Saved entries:
*** Begin section ***

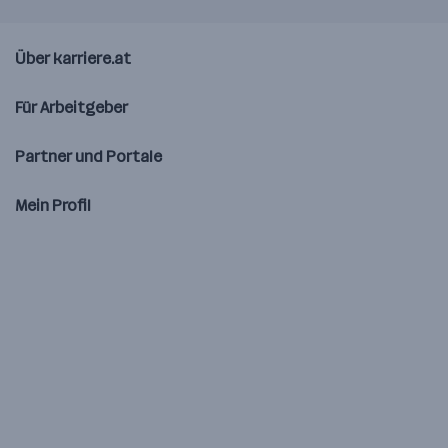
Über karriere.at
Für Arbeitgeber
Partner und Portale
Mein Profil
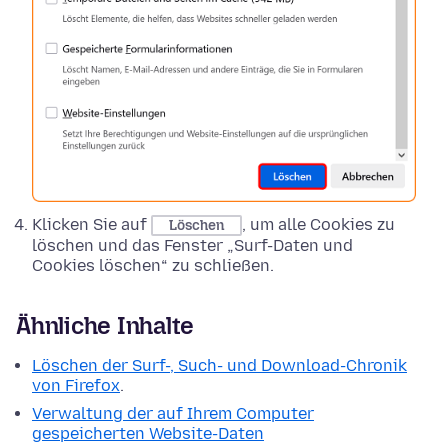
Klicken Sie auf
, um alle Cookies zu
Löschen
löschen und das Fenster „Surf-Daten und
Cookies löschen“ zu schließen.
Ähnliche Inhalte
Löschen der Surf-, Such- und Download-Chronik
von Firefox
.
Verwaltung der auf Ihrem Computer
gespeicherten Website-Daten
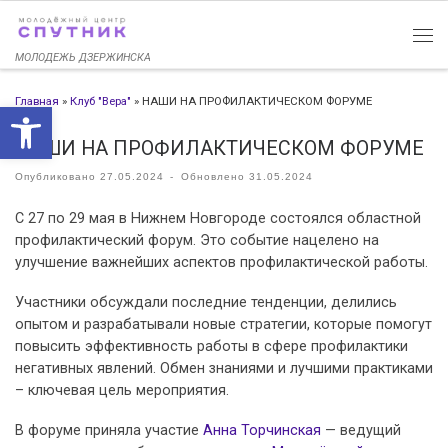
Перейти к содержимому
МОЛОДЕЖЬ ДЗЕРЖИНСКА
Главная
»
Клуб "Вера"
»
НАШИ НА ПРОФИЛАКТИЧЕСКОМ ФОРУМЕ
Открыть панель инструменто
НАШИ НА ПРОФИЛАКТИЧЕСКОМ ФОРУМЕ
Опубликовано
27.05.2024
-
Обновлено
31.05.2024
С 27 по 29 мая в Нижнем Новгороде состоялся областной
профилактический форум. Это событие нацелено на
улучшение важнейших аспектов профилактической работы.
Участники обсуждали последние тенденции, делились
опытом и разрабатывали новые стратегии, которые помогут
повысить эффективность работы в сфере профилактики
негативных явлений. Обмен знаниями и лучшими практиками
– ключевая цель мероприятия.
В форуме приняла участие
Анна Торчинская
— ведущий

*** End section ***
*** Begin section ***

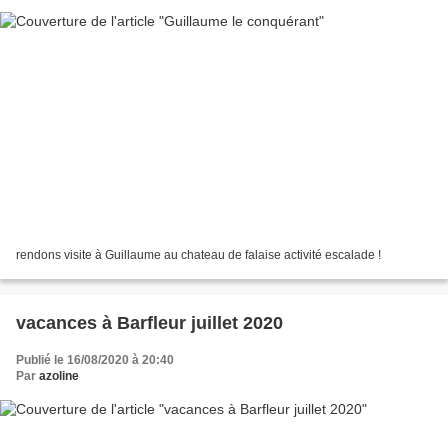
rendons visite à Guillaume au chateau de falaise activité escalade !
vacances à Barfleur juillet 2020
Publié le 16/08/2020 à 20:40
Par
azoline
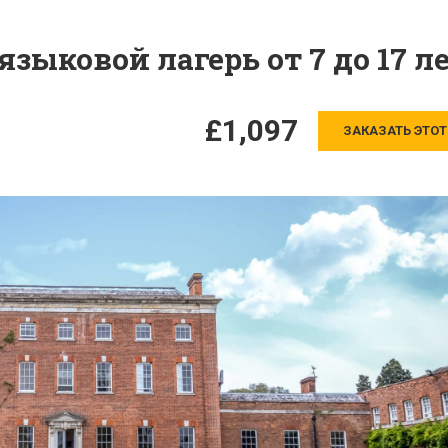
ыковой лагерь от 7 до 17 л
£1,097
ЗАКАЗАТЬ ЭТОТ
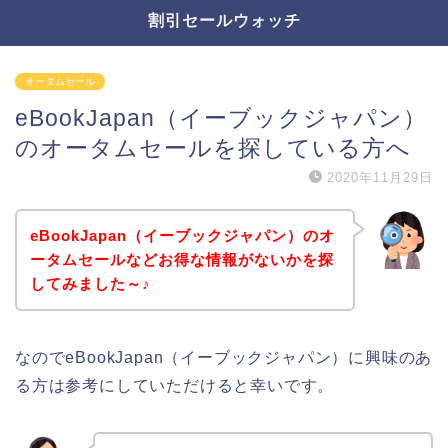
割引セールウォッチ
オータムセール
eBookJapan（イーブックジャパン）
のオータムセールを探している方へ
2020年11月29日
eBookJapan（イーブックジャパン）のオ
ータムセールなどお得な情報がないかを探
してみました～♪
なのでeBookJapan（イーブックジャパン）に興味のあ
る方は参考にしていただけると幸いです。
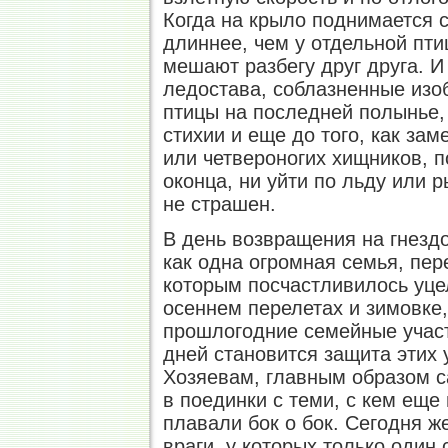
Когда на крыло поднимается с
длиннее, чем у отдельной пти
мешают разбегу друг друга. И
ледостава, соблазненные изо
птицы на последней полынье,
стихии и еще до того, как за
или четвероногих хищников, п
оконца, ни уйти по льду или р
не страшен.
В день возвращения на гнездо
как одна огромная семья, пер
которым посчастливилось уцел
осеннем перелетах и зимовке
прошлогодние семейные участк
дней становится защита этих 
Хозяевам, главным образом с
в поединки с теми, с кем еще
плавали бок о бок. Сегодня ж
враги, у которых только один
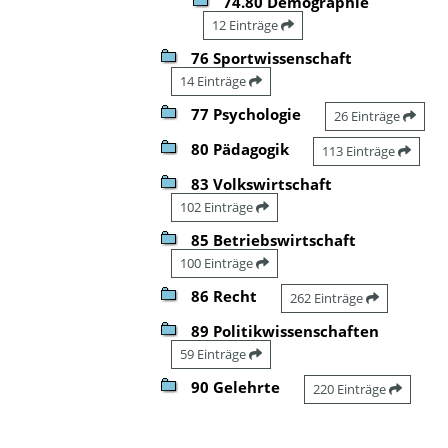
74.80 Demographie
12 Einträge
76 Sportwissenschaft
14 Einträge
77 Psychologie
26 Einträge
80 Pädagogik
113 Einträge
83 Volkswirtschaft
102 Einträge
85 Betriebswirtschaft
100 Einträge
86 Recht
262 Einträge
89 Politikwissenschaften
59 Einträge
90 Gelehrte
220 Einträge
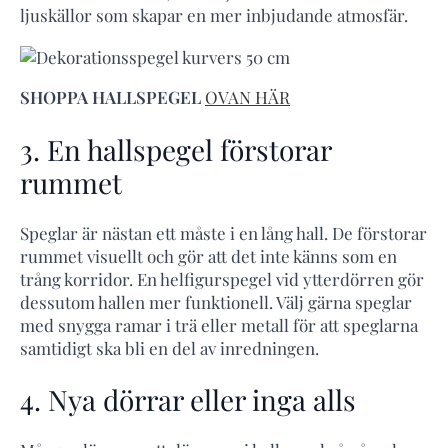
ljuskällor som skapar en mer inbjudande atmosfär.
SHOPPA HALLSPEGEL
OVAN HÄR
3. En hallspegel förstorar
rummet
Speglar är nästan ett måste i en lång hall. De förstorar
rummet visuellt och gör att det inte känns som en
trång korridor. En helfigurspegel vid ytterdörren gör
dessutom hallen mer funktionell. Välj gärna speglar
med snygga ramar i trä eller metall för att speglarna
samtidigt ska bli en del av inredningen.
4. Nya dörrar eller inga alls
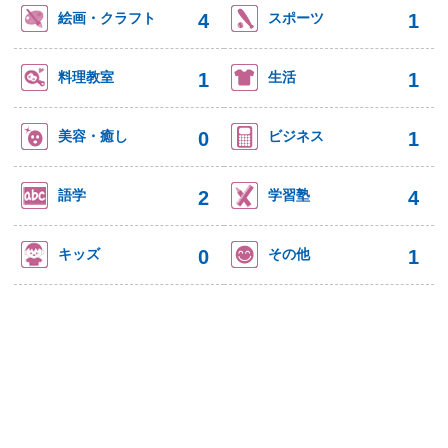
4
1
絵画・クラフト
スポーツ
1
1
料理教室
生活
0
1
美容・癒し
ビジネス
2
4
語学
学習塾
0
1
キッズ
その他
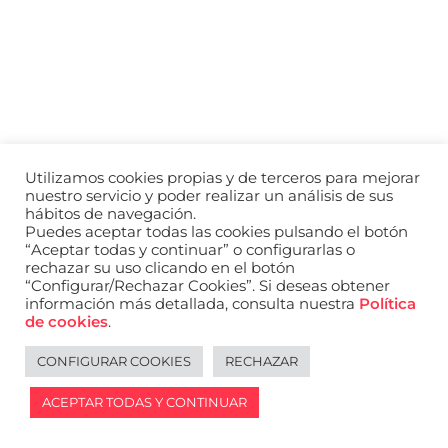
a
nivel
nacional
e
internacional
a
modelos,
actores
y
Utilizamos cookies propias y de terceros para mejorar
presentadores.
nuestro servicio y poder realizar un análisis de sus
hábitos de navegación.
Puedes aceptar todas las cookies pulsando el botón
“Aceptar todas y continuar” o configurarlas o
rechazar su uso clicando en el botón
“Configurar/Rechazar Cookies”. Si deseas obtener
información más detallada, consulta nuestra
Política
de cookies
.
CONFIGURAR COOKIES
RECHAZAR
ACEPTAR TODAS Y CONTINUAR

*** End section ***
*** Begin section ***

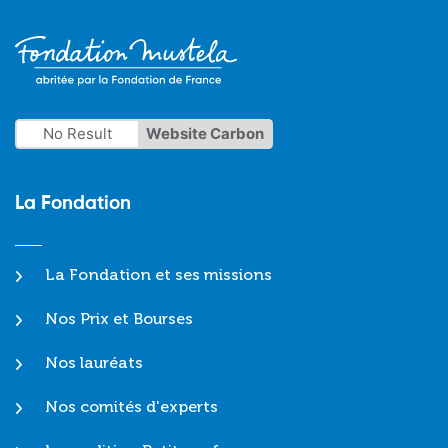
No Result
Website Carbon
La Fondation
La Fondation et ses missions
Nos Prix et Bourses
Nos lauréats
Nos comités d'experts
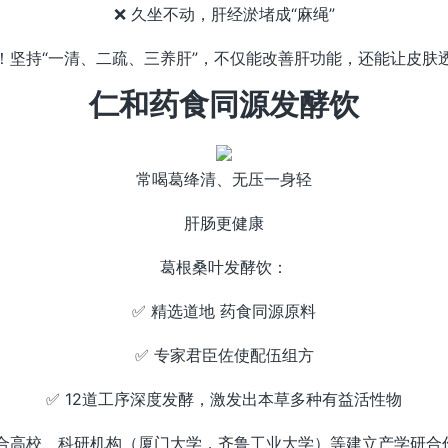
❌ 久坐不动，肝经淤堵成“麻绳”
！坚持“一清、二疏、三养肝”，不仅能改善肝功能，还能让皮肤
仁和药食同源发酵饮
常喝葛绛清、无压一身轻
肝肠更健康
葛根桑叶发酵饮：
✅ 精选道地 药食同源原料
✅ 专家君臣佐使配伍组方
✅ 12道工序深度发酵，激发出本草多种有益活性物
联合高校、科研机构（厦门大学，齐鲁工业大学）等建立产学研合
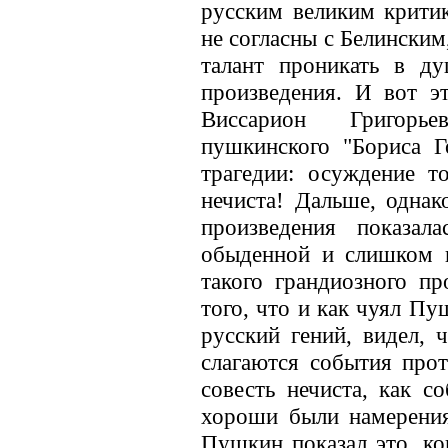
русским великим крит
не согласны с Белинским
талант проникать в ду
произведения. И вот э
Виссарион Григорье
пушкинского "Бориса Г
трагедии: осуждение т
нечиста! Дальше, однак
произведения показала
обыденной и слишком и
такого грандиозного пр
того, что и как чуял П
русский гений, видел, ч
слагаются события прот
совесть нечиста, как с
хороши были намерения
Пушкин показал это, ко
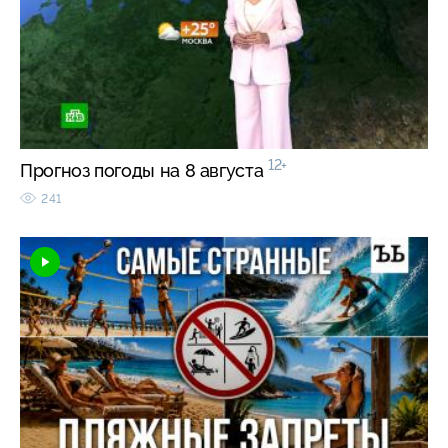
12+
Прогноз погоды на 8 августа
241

*** End section ***

Brief.
Check each line of the records above for the word "Daten", then give the number of lines that have it, with no other words.

Answer to this problem.
2